Operational commands and update process. Run systemd commands on the workstation unless the command says VPS.

Restart and Logs

systemctl --user status signalmind.service signalmind-tunnel.service
systemctl --user status componentmind.service componentmind-tunnel.service
systemctl --user status siextract.service siextract-tunnel.service

systemctl --user restart signalmind.service signalmind-tunnel.service
systemctl --user restart componentmind.service componentmind-tunnel.service
systemctl --user restart siextract.service siextract-tunnel.service

journalctl --user -u signalmind.service -n 120 --no-pager
journalctl --user -u componentmind.service -n 120 --no-pager
journalctl --user -u siextract.service -n 120 --no-pager

Update Model Assets

# SignalMind runtime
cd /home/elkowalski/regex-augmenter/dist/signalmind_context_engine_runtime
./.venv/bin/python tools/signalmind_runtime.py --json '{"board":"smoke","net":"BMC_I2C_SCL"}'

# ComponentMind runtime
cd /home/elkowalski/componentmind-finetune/dist/componentmind_context_engine_runtime
./.venv/bin/python tools/componentmind_runtime.py --json '{"part_number":"1N4001"}'

# SI-Extract LLM (swap GGUF, then restart)
ls -lh ~/trained-models/model-assets/gguf/siextract-q5km.gguf
systemctl --user restart siextract.service

VPS Proxy Check

sudo nginx -t
sudo systemctl reload nginx
ss -ltnp | grep -E ':(8088|8089|8090)\b'

curl -sS http://127.0.0.1:8088/health
curl -sS http://127.0.0.1:8089/health
curl -sS http://127.0.0.1:8090/v1/models

Data Refresh Rules

  • Do not hand-edit generated RAG output as a fix.

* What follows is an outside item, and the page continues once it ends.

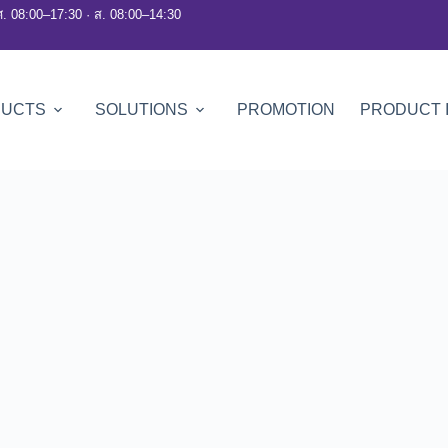
ศ. 08:00–17:30 · ส. 08:00–14:30
DUCTS
SOLUTIONS
PROMOTION
PRODUCT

Repair the source data or review-decision generator, then rebuild.
  • Keep Windchill metadata as metadata unless reviewed evidence grants stronger authority.
  • Preserve citation fields and allowed-use flags in every new evidence row.
  • Run stress evals before replacing the deployed model or index.

Next Steps

Current recommended work after the deployment.

Near-Term Integration

  • Wire the SI-Toolkit ComponentMind client into the component context path with the existing audit-only switch first.
  • Use exactComponentMatch as a hard guard before applying component-specific evidence.
  • Persist ComponentMind request/response snippets into generated reasoning files for review.
  • Compare ComponentMind evidence against existing ComponentKnowledgeLoader behavior.

Dataset and Training

  • Expand real-board eval coverage beyond the current stress set.
  • Add Windchill refresh jobs that keep metadata separate from reviewed electrical evidence.
  • Add negative tests for similar part families, especially logic gates, buffers, connectors, and power parts.
  • Re-run the ComponentMind data-readiness audit after each ComponentLibrary or Windchill import.